# Sig Sauer P 230 Unsafe



## reese2 (Nov 1, 2009)

I saw a post somewhere that it could discharge if dropped. The one I have was manufactured in West German, late 1980s, I guess. I purchased it in the early 90s. Is there any truth to this rumor? Thanks


----------



## Growler67 (Sep 8, 2008)

The inherant design of the SiG Classic "P" Series, of which the P230 is one, mitigates this factor very well. There are no guarentees, however, but let me explain what I mean.

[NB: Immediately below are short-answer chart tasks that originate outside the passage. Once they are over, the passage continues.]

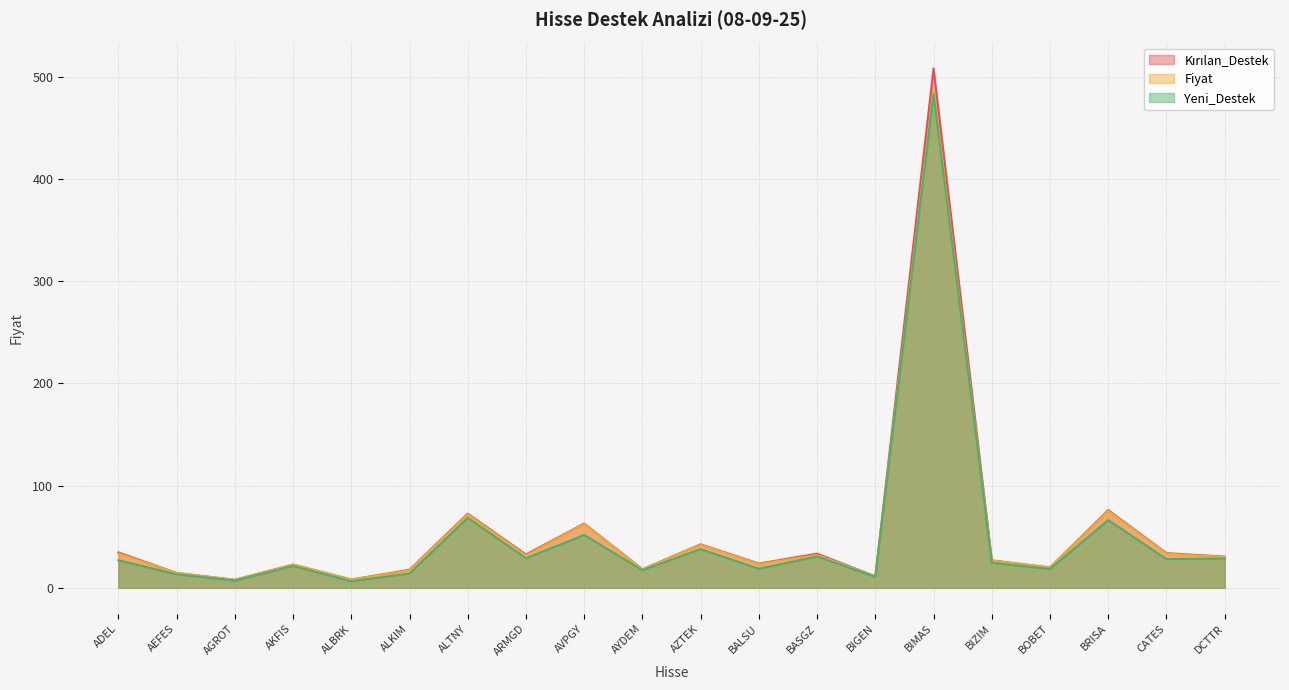

True or false: Kırılan_Destek has a value of 24.7 at AZTEK.

False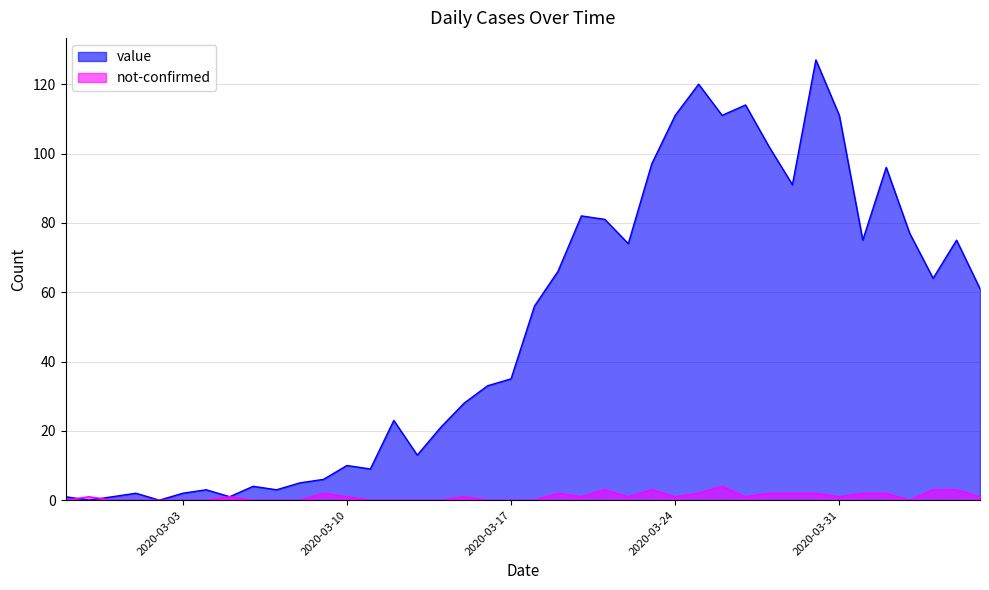

Reading right to left, what are all the values shown in this chart?

value: 61	75	64	77	96	75	111	127	91	102	114	111	120	111	97	74	81	82	66	56	35	33	28	21	13	23	9	10	6	5	3	4	1	3	2	0	2	1	0	1
not-confirmed: 1	3	3	0	2	2	1	2	2	2	1	4	2	1	3	1	3	1	2	0	0	0	1	0	0	0	0	1	2	0	0	0	1	0	0	0	0	0	1	0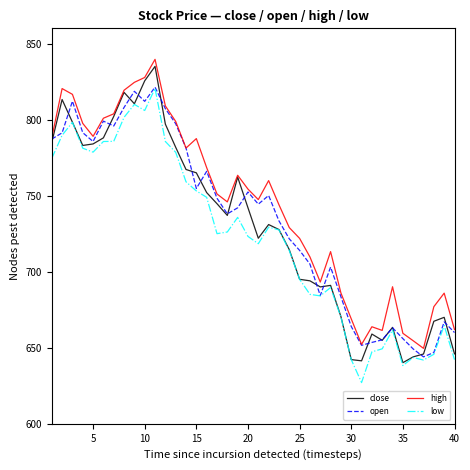

True or false: close has more than 1 points higher than both neighbors.

True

The hammer at rest does NOT make contact with the exposed end of the firing pin. To get a Classic "P" Series to fire you HAVE to cycle the trigger. Might sound basic and almost stupid but it is why I love SiG's so much over the 1911/BHP style cocked and locked systems. What that does is accuates a cam that lifts a firing pin block located in the breech block assembly just prior to releasing the hammer seer to travel forward allowing it to strike the firing pin. There is also a hammer block mechanism that allows for the decockig lever (should it ever fail during use) to not disengage it so the hammer can be placed in its rest position safely.

If you are really worried about it, don't drop it on the hammer. Seriously, I wouldn't be overly concerned with an AD with a SiG from being dropped.


----------



## reese2 (Nov 1, 2009)

*Sig P 230 Unsafe*

Your explanation makes sense. Thanks - reese2


----------